[Problem statement]
Pick out every line in the data below that contains the word "vous" and copy each one. Case counts.

[Records supplied]
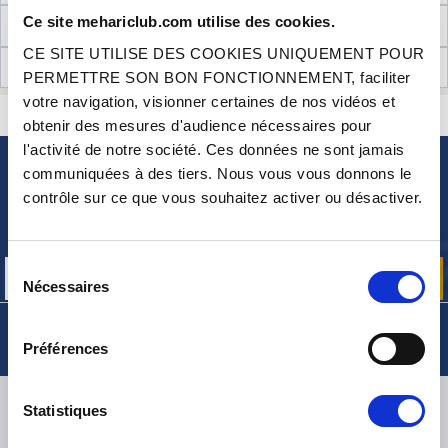
Ce site mehariclub.com utilise des cookies.
INFORMATIONS TECHNIQUES
CE SITE UTILISE DES COOKIES UNIQUEMENT POUR
AVIS CLIENTS (8)
PERMETTRE SON BON FONCTIONNEMENT, faciliter
votre navigation, visionner certaines de nos vidéos et
CONTACTEZ-NOUS
UNE QUESTION ? BESOIN D 'AIDE ?
obtenir des mesures d'audience nécessaires pour
l'activité de notre société. Ces données ne sont jamais
communiquées à des tiers. Nous vous vous donnons le
NEWSLETTER
contrôle sur ce que vous souhaitez activer ou désactiver.
Inscrivez-vous pour recevoir gratuitement
nos offres promos et actualités produits
Sélection
Nécessaires
du
consentement
Préférences
LIVRAISON
Statistiques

[Solution to this exercise]
communiquées à des tiers. Nous vous vous donnons le
contrôle sur ce que vous souhaitez activer ou désactiver.
Inscrivez-vous pour recevoir gratuitement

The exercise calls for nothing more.